Solution Approach 2:
The system enables self-service automation where the computational model automatically performs bolus segmentation and flow analysis without human intervention. The deep learning model processes images autonomously, extracting geometric information and computing flow rates, pressures, and wall properties without requiring manual input or expert analysis time.

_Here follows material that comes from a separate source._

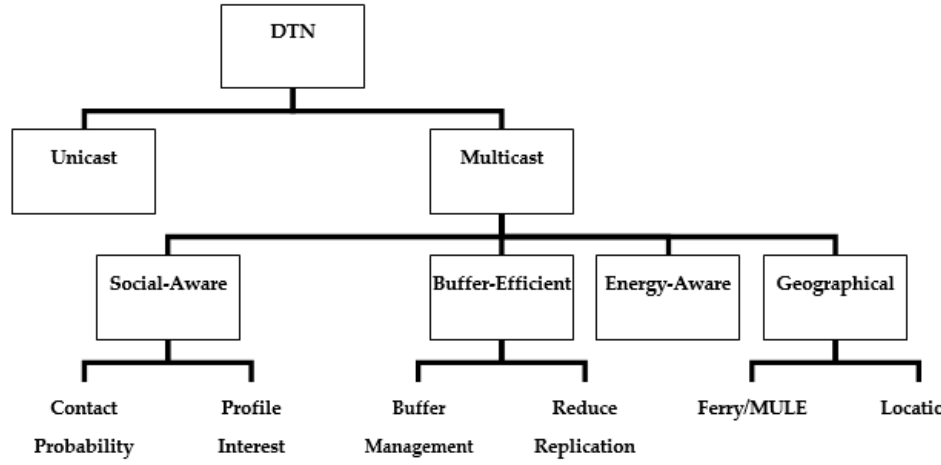
Figure 4. Classification of DTN multicast routing strategies.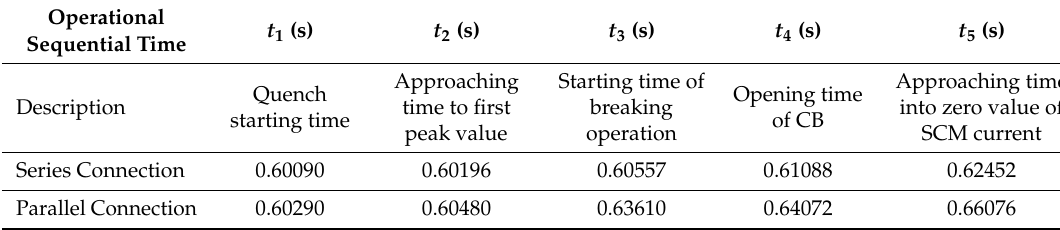
Table A2. Operational sequential time due to the winding method of the SFCLB using flux coupling with a tap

2Object-affected harmful factors
If qualitative imaging data is used, then minimally invasive diagnosis is maintained, but quantitative flow information is not obtained
Solution Approach 1:
The patent transforms qualitative imaging data into quantitative flow information by changing the parameter representation from visual/qualitative descriptors to numerical/quantitative metrics. The system computes flow rates, pressures, and wall mechanical properties from standard fluoroscopy images, thereby obtaining quantitative data without requiring additional invasive measurements or specialized imaging modalities.
Solution Approach 2:
The patent introduces a computational model as an intermediary that bridges qualitative imaging data and quantitative flow information. This virtual intermediary processes the visual data from minimally invasive fluoroscopy and generates quantitative flow metrics, effectively mediating between the non-invasive imaging modality and the quantitative diagnostic information needed for clinical decision-making.
3Loss of information
If complex analysis methods are applied to medical images, then comprehensive flow data can be obtained, but device and process complexity increases
Solution Approach 1:
The patent creates a universal computational framework that performs multiple analysis functions simultaneously. The same deep learning-based segmentation and reduced-order model infrastructure extracts bolus geometry, computes flow rates, determines pressure fields, and estimates wall mechanical properties from a single integrated system, thereby obtaining comprehensive flow data without requiring separate specialized tools for each measurement type.
Data Source
AI summary
Flow through tubular organs (e.g., the esophagus) is analyzed based on fluid mechanics analysis of medical images. Using computational fluid dynamics, a reduced-order model is constructed and implemented to predict flow rate and fluid pressure developed inside flexible tubular organs inside the body. As one non-limiting example, the constructed model can be applied to analyze esophageal transport using fluoroscopy image sequences to predict flow rate, pressure, esophagus wall stiffness, and active relaxation.